----- SUPPLIED RECORDS -----

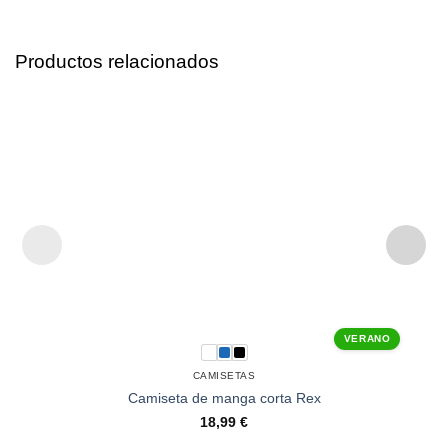
Productos relacionados
VERANO
CAMISETAS
Camiseta de manga corta Rex
18,99
€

-----

| EXERCISE OBJECTIVE |
Please output every entry exactly as written, apart from the pictures.

| RESPONSE AREA |
Productos relacionados
VERANO
CAMISETAS
Camiseta de manga corta Rex
18,99
€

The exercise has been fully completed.